If you break down the first quarter year-over-year by line of business: residential dailies were down a little over 1%—that's pricing up high single digits and daily volumes down low double digits, largely a new construction story, not an R&R story. Prior year was a record first quarter of shingle comparable. Non-res was down about 9% on a daily basis, probably 3-5 percentage points worse than we originally expected given the extent of contractor destocking. We called contractor destocking but may have understated magnitude. Complementary was up about 21% daily largely because of Coastal and Whitney acquisitions; the waterproofing platform is performing well and siding did well, particularly vinyl and fiber cement. The drag in that line was lumber and lumber pricing. I hope that color helps.

We called the markets at the end of the fourth quarter: new residential construction markets would be off substantially, residential reroofing is largely non-discretionary but could be impacted at the margin by higher interest rates and lower housing turnover, and commercial markets about flat. We may have underestimated contractor destocking, but we called it. We said storms would return to the 10-year average, which we feel good about now given the first quarter. April felt really good coming out of a weaker first quarter impacted by weather and destocking. Overall, we are confident about where we stand for the year and about what we can produce as a company.

Speaker 12

Great, thank you guys.

Operator

That concludes the questions. Now I will turn the call back over to Mr. Francis for his closing remarks.
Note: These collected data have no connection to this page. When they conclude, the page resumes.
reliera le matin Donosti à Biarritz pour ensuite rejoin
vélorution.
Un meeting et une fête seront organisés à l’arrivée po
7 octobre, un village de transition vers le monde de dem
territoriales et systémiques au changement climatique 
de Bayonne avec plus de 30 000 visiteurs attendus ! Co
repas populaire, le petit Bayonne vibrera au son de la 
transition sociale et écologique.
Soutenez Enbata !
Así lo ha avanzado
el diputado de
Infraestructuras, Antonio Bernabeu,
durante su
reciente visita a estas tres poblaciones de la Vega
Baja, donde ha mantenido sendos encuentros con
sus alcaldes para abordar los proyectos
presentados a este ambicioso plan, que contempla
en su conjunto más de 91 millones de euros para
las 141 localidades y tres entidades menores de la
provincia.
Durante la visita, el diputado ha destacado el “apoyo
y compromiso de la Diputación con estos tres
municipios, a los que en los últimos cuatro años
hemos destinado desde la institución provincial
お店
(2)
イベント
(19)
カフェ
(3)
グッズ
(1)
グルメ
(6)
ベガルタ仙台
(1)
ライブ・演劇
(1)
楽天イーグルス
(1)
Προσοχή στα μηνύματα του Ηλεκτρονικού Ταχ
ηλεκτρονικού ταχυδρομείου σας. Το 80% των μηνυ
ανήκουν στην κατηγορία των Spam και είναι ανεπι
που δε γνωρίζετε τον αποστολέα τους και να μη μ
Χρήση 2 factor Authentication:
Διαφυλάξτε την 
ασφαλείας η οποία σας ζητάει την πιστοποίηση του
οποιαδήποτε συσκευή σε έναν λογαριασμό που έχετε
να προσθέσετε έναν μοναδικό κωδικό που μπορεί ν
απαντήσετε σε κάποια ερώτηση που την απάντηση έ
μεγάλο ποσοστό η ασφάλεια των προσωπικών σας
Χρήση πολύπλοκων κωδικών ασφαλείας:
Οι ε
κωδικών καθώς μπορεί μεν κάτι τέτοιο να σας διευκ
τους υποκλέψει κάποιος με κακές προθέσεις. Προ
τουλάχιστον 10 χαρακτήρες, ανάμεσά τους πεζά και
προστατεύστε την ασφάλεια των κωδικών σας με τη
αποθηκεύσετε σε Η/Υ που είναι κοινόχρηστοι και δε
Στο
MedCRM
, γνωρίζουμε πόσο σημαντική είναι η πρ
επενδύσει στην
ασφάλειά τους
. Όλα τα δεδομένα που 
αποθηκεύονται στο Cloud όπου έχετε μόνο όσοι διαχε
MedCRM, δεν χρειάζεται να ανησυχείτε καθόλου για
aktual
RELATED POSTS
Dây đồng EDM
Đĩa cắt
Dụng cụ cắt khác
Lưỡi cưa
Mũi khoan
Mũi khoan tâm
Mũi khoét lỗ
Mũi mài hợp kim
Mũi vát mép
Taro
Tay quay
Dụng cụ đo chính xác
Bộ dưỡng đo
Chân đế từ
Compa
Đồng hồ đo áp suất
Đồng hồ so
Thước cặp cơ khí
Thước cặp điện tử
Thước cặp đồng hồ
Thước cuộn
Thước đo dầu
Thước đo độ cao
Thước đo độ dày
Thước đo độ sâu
Thank you, Bethany. In closing, we feel good about the macro environment and the company's performance. I want to thank our employees for their work over the last several months to start the year on a positive note. We've delivered record sales for the first quarter, record cash flow for the first quarter, and the second highest EBITDA number we've delivered in a first quarter. We have multiple paths to growth. In a lower demand environment, we were able to grow sales, and we believe we have multiple paths to margin expansion. We will be disciplined about capital deployment, looking at M&A, acquisitions and reinvesting in our branches to improve customer service. We're excited and thank you for your interest in Beacon. Have a wonderful evening.

Operator

That concludes today's conference call. I hope you all enjoy the rest of your day. You may now disconnect your lines.